→ Excerpt
The British government says one UK missionary who was kidnapped in Nigeria last month has been killed but three others have been freed.

The Foreign Office said Monday (6 November) that Alanna Carson, David Donovan and Shirley Donovan have returned to their families, but Ian Squire "was tragically killed."

The four were abducted in the Niger Delta region on 13 October.

It was unclear when and how they were freed or how Squire died. The Foreign Office said it could not comment during an ongoing investigation.

In a statement, the families of the four hostages said: "Alanna, Ian, David and Shirley were kidnapped in Nigeria some three weeks ago. We are grateful for the support received by the British high commission and help from the Nigerian authorities in negotiating their release.

"We are delighted and relieved that Alanna, David and Shirley have returned home safely. Our thoughts are now with the family and friends of Ian as we come to terms with his sad death.

→ Record extracts

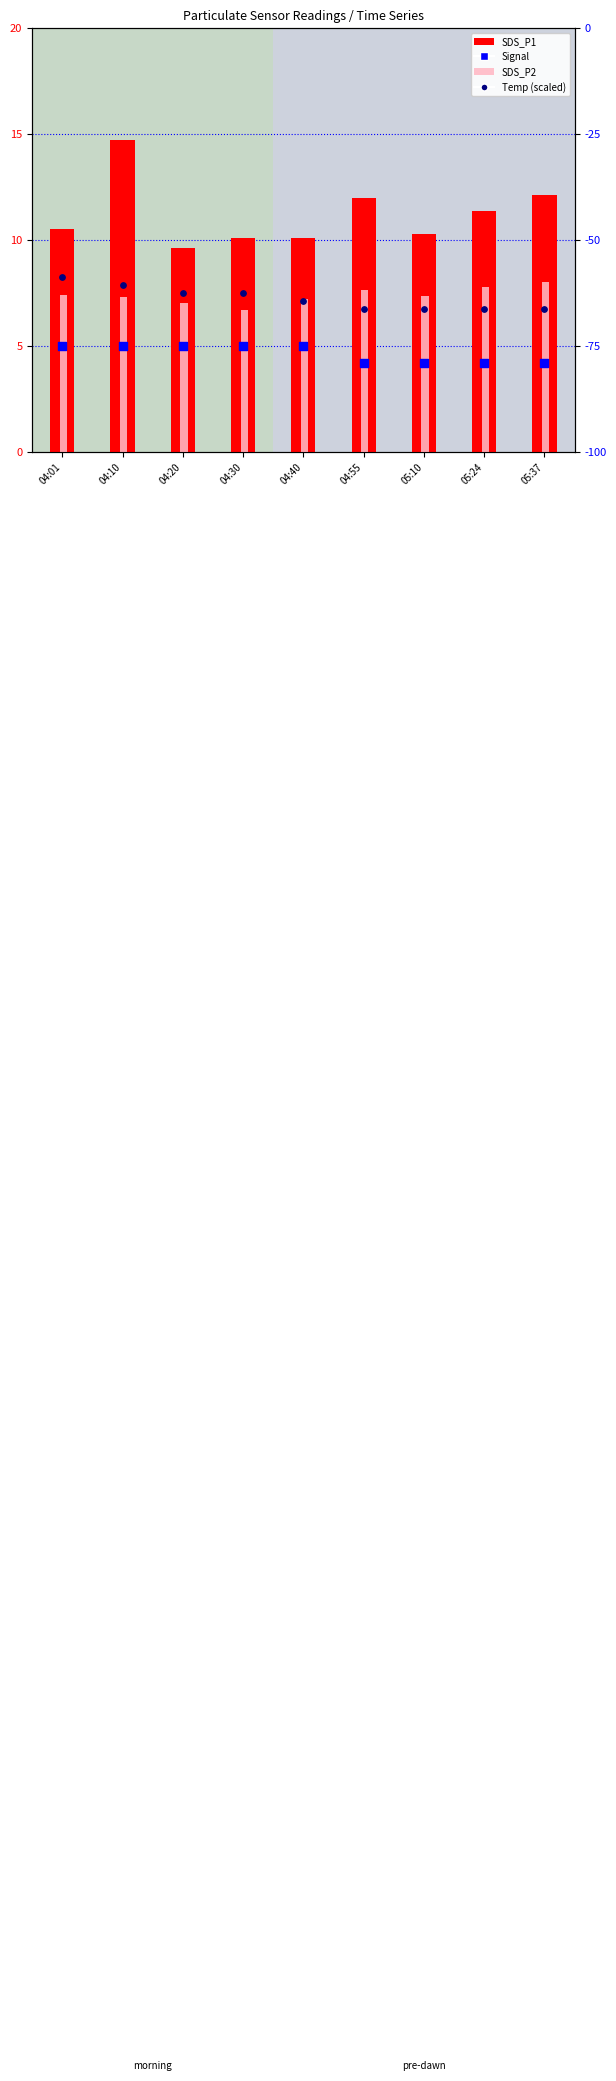

At which category is the sum across all series the highest?

04:10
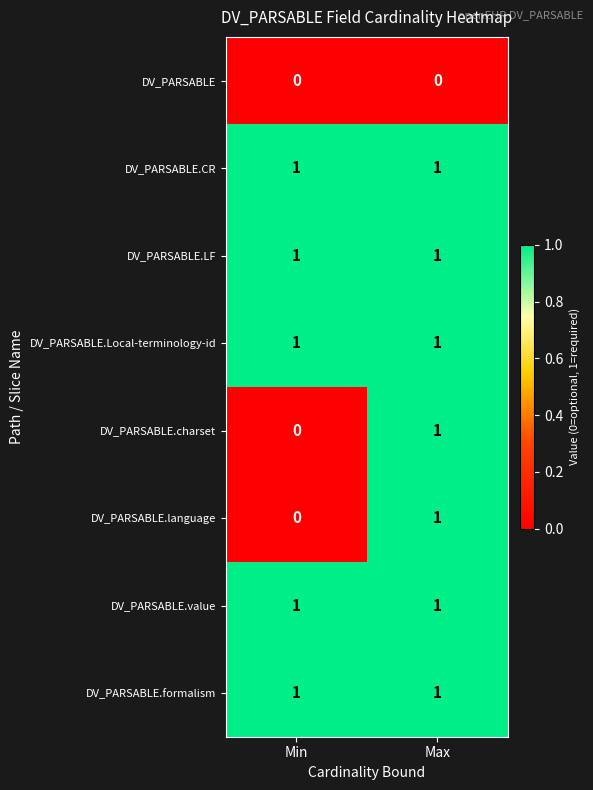

Rank the categories by DV_PARSABLE.language value from highest to lowest.

Max, Min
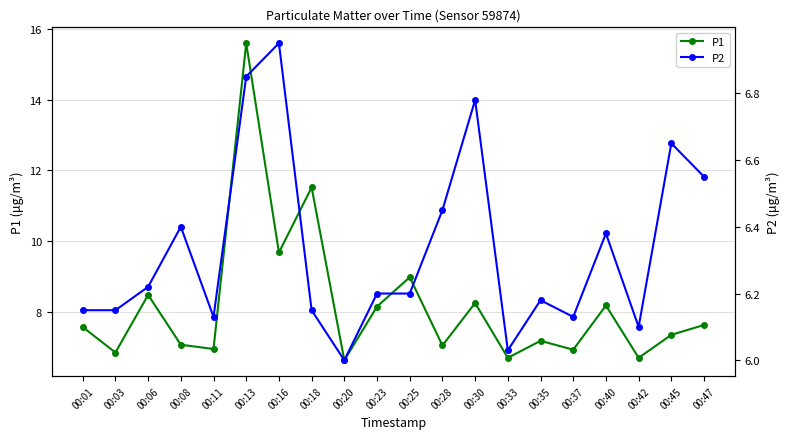

Which has a higher value, 00:30 or 00:23?

00:30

→ What to do
a) From the news report above on the missionaries kidnapped in Nigeria, write out the passage starting with "In a statement, the" and going on through "negotiating their release.".
b) Pick up the news report on the missionaries kidnapped in Nigeria from the point where it stops.

→ Task-by-task results
a)
In a statement, the families of the four hostages said: "Alanna, Ian, David and Shirley were kidnapped in Nigeria some three weeks ago. We are grateful for the support received by the British high commission and help from the Nigerian authorities in negotiating their release.

b)
"This has been a traumatic time for our loved ones who were kidnapped and for their families and friends here in the UK. We would therefore ask that the media respect our privacy as we come to terms with the news. We will not be making any further comment."

Kidnappings for ransom are common in Nigeria. A number of high-profile abductions have been carried out by militants in the Niger Delta region and by the Islamist group Boko Haram in north-eastern Nigeria.

Militancy in Niger Delta

Ijaw militants
Militants hold their guns during a funeral service in the volatile Niger Delta region (file photo) REUTERS/George Esiri

Kidnappings for ransom have been frequent in the oil-rich Niger Delta region, due to the rise of militant groups opposed to the presence of foreign oil companies in the country. They demand a greater share of revenue from oil sales and better living conditions for disenfranchised communities which do not benefit from the presence of oil in the area.

Previous administrations tried to tackle violence in the area with an amnesty offered to militants, who would not be prosecuted as long as they ceased violent activities. The government began paying into the amnesty program in 2009.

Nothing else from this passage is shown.